── DATASET RECORDS ──

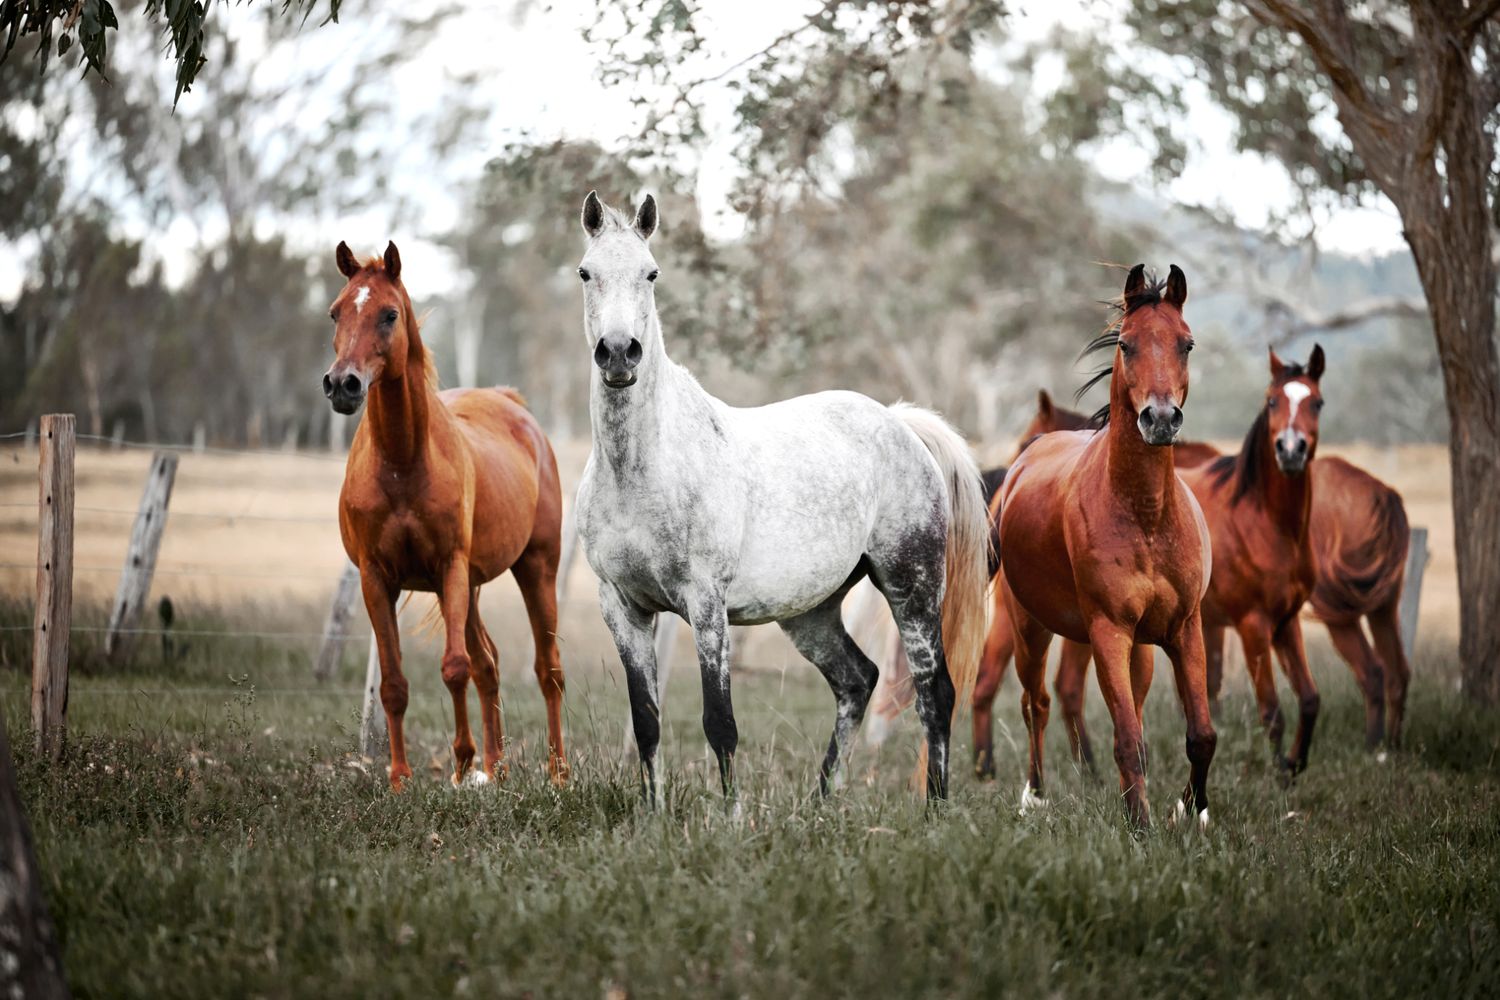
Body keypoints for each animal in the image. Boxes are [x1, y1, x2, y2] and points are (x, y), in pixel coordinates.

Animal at [322, 241, 567, 790]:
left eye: (389, 314)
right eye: (336, 311)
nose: (343, 384)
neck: (403, 461)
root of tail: (512, 404)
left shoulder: (449, 566)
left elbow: (454, 667)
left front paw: (459, 763)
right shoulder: (377, 578)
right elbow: (394, 683)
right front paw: (400, 779)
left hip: (535, 569)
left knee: (548, 671)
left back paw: (557, 772)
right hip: (470, 588)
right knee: (489, 664)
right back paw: (496, 769)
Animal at [571, 192, 989, 802]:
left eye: (651, 273)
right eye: (586, 272)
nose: (620, 354)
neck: (642, 471)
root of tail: (900, 425)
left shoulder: (706, 605)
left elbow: (719, 724)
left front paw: (731, 815)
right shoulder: (622, 608)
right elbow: (646, 723)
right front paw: (654, 814)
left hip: (911, 587)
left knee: (936, 694)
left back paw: (934, 806)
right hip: (812, 612)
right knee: (857, 681)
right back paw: (821, 802)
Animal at [998, 264, 1215, 828]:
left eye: (1186, 343)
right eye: (1126, 344)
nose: (1160, 419)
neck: (1146, 516)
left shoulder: (1185, 629)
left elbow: (1200, 735)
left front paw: (1193, 810)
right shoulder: (1108, 632)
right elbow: (1125, 739)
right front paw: (1140, 825)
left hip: (1141, 649)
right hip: (1031, 631)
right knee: (1037, 703)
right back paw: (1034, 794)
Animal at [1177, 346, 1327, 774]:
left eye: (1317, 402)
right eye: (1272, 401)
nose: (1290, 450)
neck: (1266, 522)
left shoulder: (1286, 622)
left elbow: (1310, 699)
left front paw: (1296, 763)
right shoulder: (1253, 626)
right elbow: (1272, 712)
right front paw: (1279, 773)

───

TASK DESCRIPTION = With the pictures omitted, restate every entry above word for word.

COMPLETED EXERCISE =
Body keypoints for each animal in the image. Boxes are [x1, y1, x2, y2] and points are (x, y), in pixel coordinates.

Animal at [322, 241, 567, 790]:
left eye: (389, 314)
right eye: (336, 311)
nose: (343, 384)
neck: (403, 461)
root of tail: (512, 404)
left shoulder: (449, 566)
left elbow: (454, 667)
left front paw: (459, 763)
right shoulder: (377, 578)
right elbow: (394, 683)
right front paw: (400, 779)
left hip: (535, 569)
left knee: (548, 671)
left back paw: (557, 772)
right hip: (470, 588)
right knee: (489, 664)
right back paw: (496, 769)
Animal at [571, 192, 989, 802]:
left eye: (651, 273)
right eye: (586, 272)
nose: (620, 354)
neck: (642, 471)
root of tail: (900, 425)
left shoulder: (706, 605)
left elbow: (719, 724)
left front paw: (731, 815)
right shoulder: (622, 608)
right elbow: (646, 723)
right front paw: (654, 814)
left hip: (911, 587)
left knee: (936, 694)
left back paw: (934, 806)
right hip: (812, 612)
right knee: (857, 681)
right back paw: (821, 802)
Animal at [998, 264, 1215, 828]:
left eye: (1186, 343)
right eye: (1126, 344)
nose: (1160, 419)
neck: (1146, 516)
left shoulder: (1185, 629)
left elbow: (1200, 735)
left front paw: (1193, 810)
right shoulder: (1108, 632)
right elbow: (1125, 739)
right front paw: (1140, 825)
left hip: (1141, 649)
right hip: (1031, 631)
right knee: (1037, 703)
right back paw: (1034, 794)
Animal at [1177, 346, 1327, 774]:
left eye: (1317, 402)
right eye: (1272, 401)
nose: (1290, 450)
neck: (1266, 522)
left shoulder: (1286, 622)
left elbow: (1310, 699)
left front paw: (1296, 763)
right shoulder: (1253, 626)
right elbow: (1272, 712)
right front paw: (1279, 773)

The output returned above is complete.